I was so adamant about my no-kill policy that I even protected a dog that bit me in the face. It happened at the pet resort. I was the one who handled the pit bulls, ’cause they were my favorites, and some of the other staff was scared to handle the breed, regardless of the fact that each dog had an individual personality. We were short-staffed that day and one of the girls asked me to get Duke and Daisy out of their pens. Their owners had arrived and were ready to take them home.
Duke and Daisy were bullmastiffs, big dogs weighing over a hundred pounds each. They stood over two feet tall, so we weren’t exactly eye to eye, but I only had a couple of feet and maybe forty pounds up on them. But think about it. A four-foot-tall, 140-pound guy comes charging at you, you’re probably gonna laugh and take a swing at him. A three-foot-tall, 120-pound dog comes at you, you might have a different reaction. We humans aren’t so efficient at using our muscle mass the way animals are. That’s why I always carry a bat.
It doesn’t mean big dogs are inherently dangerous. Every dog is a product of its environment. A reflection of its owner. Bullmastiffs are generally sweet-tempered, but Daisy had been known to be temperamental. You had to watch out for her. As I took them out of their pens, I figured I’d handle Daisy first and get the tough part over with. She started snarling and showing me her teeth, but I stayed firm and patient with her, and slowly got her collar around her neck.
I never even saw Duke coming. Next thing I knew, Duke had most of my head in his mouth. He was holding tight and squeezing the shit out of me. I knew I’d be in big trouble if he started to shake me. He was big enough to break my neck. Somehow, I stayed calm. Out of the corner of my eye, I saw a pipe near my foot. They were doing construction on some of the cages and had left materials lying around. I grabbed that pipe and started whacking the shit out of Duke until he let me go.

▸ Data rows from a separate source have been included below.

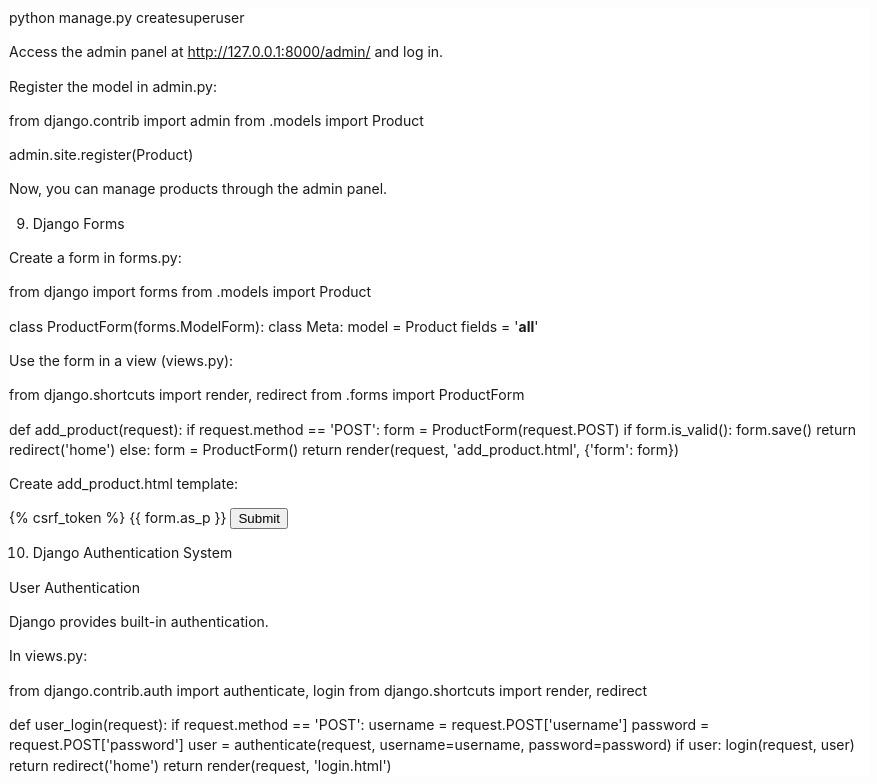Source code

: python manage.py createsuperuser

Access the admin panel at http://127.0.0.1:8000/admin/ and log in.

Register the model in admin.py:

from django.contrib import admin
from .models import Product

admin.site.register(Product)

Now, you can manage products through the admin panel.

9. Django Forms

Create a form in forms.py:

from django import forms
from .models import Product

class ProductForm(forms.ModelForm):
    class Meta:
        model = Product
        fields = '__all__'

Use the form in a view (views.py):

from django.shortcuts import render, redirect
from .forms import ProductForm

def add_product(request):
    if request.method == 'POST':
        form = ProductForm(request.POST)
        if form.is_valid():
            form.save()
            return redirect('home')
    else:
        form = ProductForm()
    return render(request, 'add_product.html', {'form': form})

Create add_product.html template:

<form method="post">
    {% csrf_token %}
    {{ form.as_p }}
    <button type="submit">Submit</button>
</form>

10. Django Authentication System

User Authentication

Django provides built-in authentication.

In views.py:

from django.contrib.auth import authenticate, login
from django.shortcuts import render, redirect

def user_login(request):
    if request.method == 'POST':
        username = request.POST['username']
        password = request.POST['password']
        user = authenticate(request, username=username, password=password)
        if user:
            login(request, user)
            return redirect('home')
    return render(request, 'login.html')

Before he could decide to take another taste, I rushed out of the holding area and closed the door behind me. I turned around and my coworker took one look at me. She started screaming like a teenager in a horror movie. I didn’t realize how much damage Duke had done. I had blood streaming down my face and skin hanging off. I thought she was gonna pass out.
The owners were mortified and panicked that I was gonna report their dogs. I had no intention of reporting Duke. If I did, he would at best be quarantined, and at worst be put down. But the wound was deep, and I needed stitches, so I had to go to urgent care. The owners said to send them the bill, and my coworker drove me. The doctors sewed me up with eight stitches, and when they asked what happened, I told them, “I was out cleaning the roof. I slipped and fell and landed on some barbed wire and got messed up.” They knew I’d been bitten by a dog, but I stuck to my story, and Duke and Daisy went safely home.